“夫君都说了事情多,我又怎么会怪夫君呢。”
    水云路转过身面对他,“其实夫君知道的吧?”
    “嗯?”
    “我左耳听不见的事情——就算想装得自然,可有时听不清楚,便会侧过头,别人或许不会感觉,但夫君每次同我说悄悄话,总是在我的右耳,从小到大,除了母亲之外,夫君是唯一一个发现我左耳听不见的人。”
    “一只耳朵听不见,只是有些不方便,也没有什么。”
    “小时候是听得见的,可七岁上下,慢慢听不见了,祖父说是我命太硬,所以得还老天一些东西,”水云路点点头又摇摇头,“有次祖父跟爹吵架,大吼之下把我左耳听不见的事情说出来,在那之后,嫡妹开始喊我右耳子,虽然我的确只有右耳能听,但被喊右耳子很伤人,嫡妹从小饱受宠爱,她不知道可以的话,我也不想一边听不见。
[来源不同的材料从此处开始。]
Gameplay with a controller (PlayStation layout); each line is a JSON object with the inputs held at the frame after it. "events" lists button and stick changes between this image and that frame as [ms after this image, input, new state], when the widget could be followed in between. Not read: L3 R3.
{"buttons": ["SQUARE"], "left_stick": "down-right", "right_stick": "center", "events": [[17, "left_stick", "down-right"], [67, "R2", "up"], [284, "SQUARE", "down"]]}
    “成亲前,我很怕夫君发现,怕你知道后要更嫌我了,可后来知道了,夫君其实明白的,虽然不清楚你是什么时候看出来,但不用瞒着,心情轻松很多,我一直很想跟夫君说,谢谢你的体谅。”
    端木琛觉得那样跟他说起往事的水云路有点可怜,但又有点可爱,摸摸她的头道:“放心,有我在,以后不会再让人欺负你。”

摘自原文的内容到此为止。